Outbreaks hit multiple Bay Area homeless shelters


Homeless shelters throughout the Bay Area are struggling with COVID outbreaks as the ultra-contagious Omicron variant continues to spread, sparking renewed worry about the safety of some of the Bay Area’s most vulnerable residents.

The Division Circle Navigation Center, a large shelter in San Francisco that also helps occupants access medical, mental health and substance abuse care, reported more than half of its 88 residents — plus three staff members — have been infected. Another 17 residents and nine staffers have tested positive at San Francisco’s MSC-South shelter.

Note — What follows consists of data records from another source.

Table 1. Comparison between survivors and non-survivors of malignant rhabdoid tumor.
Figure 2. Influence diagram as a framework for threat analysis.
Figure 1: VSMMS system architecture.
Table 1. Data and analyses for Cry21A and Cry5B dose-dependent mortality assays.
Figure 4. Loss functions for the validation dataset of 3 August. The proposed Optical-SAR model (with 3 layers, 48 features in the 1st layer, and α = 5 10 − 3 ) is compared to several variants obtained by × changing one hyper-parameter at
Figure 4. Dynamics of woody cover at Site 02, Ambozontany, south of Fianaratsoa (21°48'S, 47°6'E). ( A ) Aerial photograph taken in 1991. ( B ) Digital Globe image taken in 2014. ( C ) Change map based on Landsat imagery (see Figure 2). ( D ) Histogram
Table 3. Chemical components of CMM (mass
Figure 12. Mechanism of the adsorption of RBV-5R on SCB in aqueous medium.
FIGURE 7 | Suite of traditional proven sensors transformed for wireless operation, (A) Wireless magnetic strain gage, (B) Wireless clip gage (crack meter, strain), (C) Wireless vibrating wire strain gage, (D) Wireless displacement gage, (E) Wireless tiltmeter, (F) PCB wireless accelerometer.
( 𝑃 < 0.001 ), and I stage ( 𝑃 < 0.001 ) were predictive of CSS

In Santa Clara County, three outbreaks have been identified as shelters struggle to keep up with the fast-spreading variant. The Georgia Travis House, a shelter for women and families, reported 11 cases among staff and residents. Julian Street Inn, which offers transitional housing for people with mental illness, and the Boccardo Reception Center, Santa Clara County’s largest shelter, also have reported smaller outbreaks of fewer than 10 cases.

“Every day we’re getting notifications of here’s another covid positive test,” said Andrea Urton, CEO of HomeFirst, which runs the Boccardo shelter. But while case rates at HomeFirst facilities are rising, so far the organization has avoided outbreaks like the one Boccardo saw in December 2020, which infected 55 people.

Because the Omicron variant spreads so quickly, precautions shelters have taken since early in the pandemic — frequent testing, social distancing, mandated mask-wearing, and more — likely won’t be enough to curb outbreaks as people sleep and eat together in close quarters, said Dr. Margot Kushel, professor of medicine and director of the UCSF Center for Vulnerable Populations.